Ministers in Thatcher’s government were under pressure to prevent Pakistani and Bangladeshi women in polygamous marriages from joining their husbands in the UK, files from the National Archives show.
A policy unit briefing note from No 10 informed the prime minister: “Though the numbers are small, the problem is vexed and the Home Office are exposed to public pressure.”
And it reveals that at one stage the home secretary of the day, Douglas Hurd, even contemplated breaking the law over the issue of polygamous wives.
In March 1986 he wrote arguing for a change in the law to make it possible to refuse such women entry.
“There is no way in which the issue of entry clearance applications by polygamous wives can be made acceptable to public - or Parliamentary - opinion,” he wrote.
A note from one of Thatchers advisers says she “strongly shares the Home Secretary’s view that an early change in the law is required”.
The then attorney general Sir Michael Havers, however, warned that any attempt to exclude the women concerned would be illegal without new legislation.
“I am very conscious of the fact that this is a highly explosive subject and that there is a need for early amendment of the law,” he wrote.
“I must, however, advise in the strongest terms against taking any action against second wives until there is a change in the law. Such unlawful action by the government cannot be contemplated.”

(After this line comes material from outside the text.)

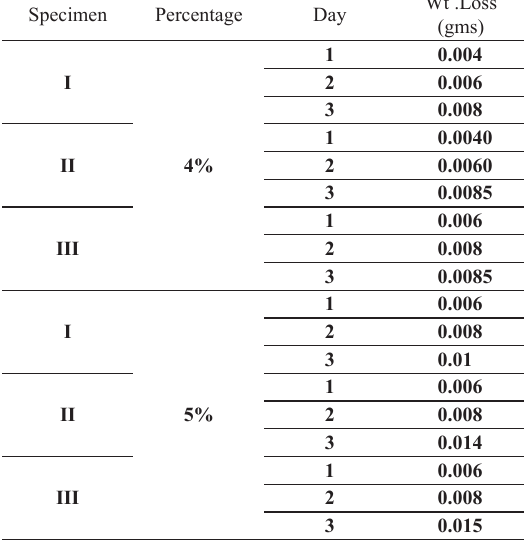
Table 5. Wieght Loss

Despite this, Thatcher was adamant that action had to be taken, scrawling in a handwritten note: “The country would be with us on this. We would be crazy to discriminate in favour of the coloured Commonwealth against the UK.”

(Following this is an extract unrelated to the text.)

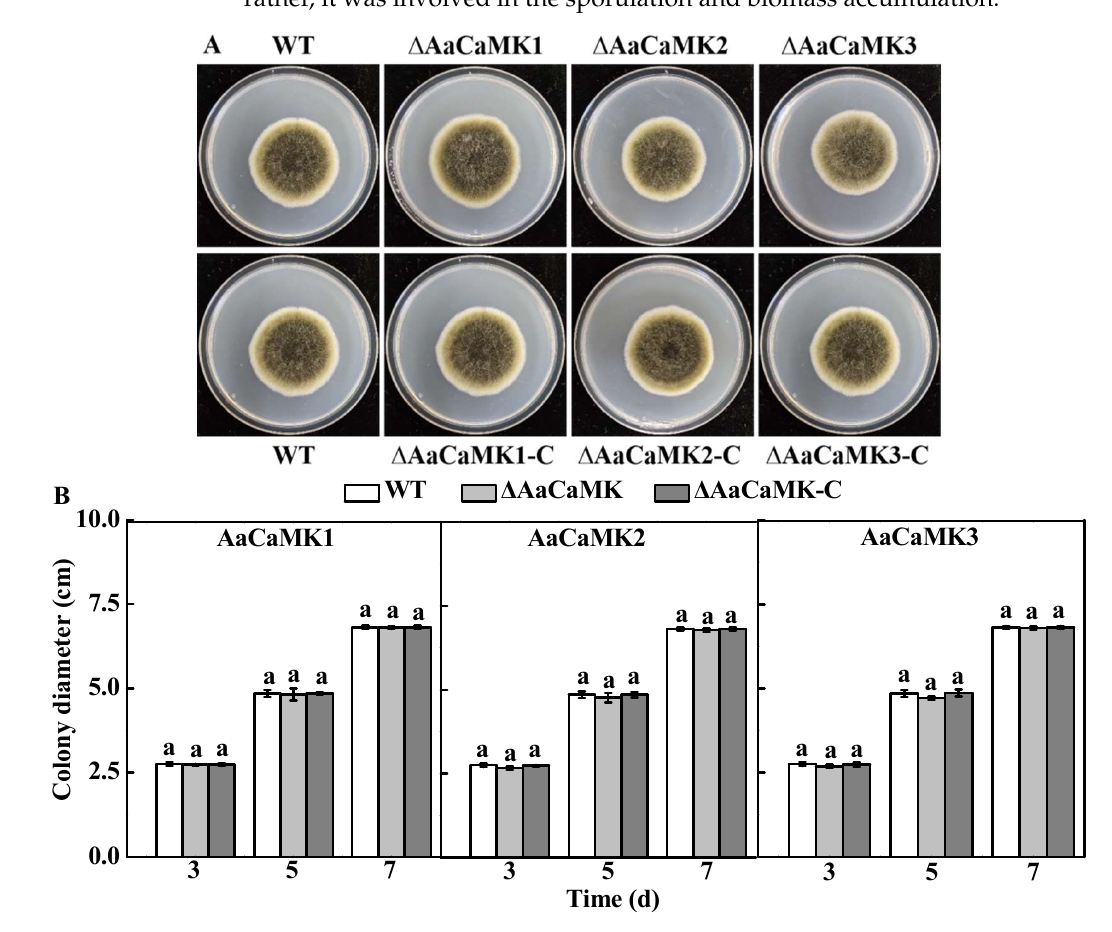
Figure 1. The colony morphology ( A ) and growth rates ( B ) of A. alternata on PDA medium 5 d after incubation at 28 ◦ C. Vertical lines indicate the standard error ( ± SE) of the means. Different letters indicate significant differences ( p < 0.05).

When Hurd suggested making future polygamous marriages invalid but recognising existing ones, she wrote in the margin: “We do not recognise polygamy at all.”
The document also reveals that immigration facilities at Heathrow came close to being overwhelmed by an unexpected surge of young men from Bangladesh seeking entry to the UK in October 1985.
It discussed the merits of introducing visas for Commonwealth immigrants in order to control numbers.
A scheme to pay immigrants who wanted to return to their country of origin - used by 100 or 200 people a year - had been rebranded “assisted return” because its original name, “voluntary repatriation”, had sounded too like the kind of repatriationcalled for by Enoch Powell.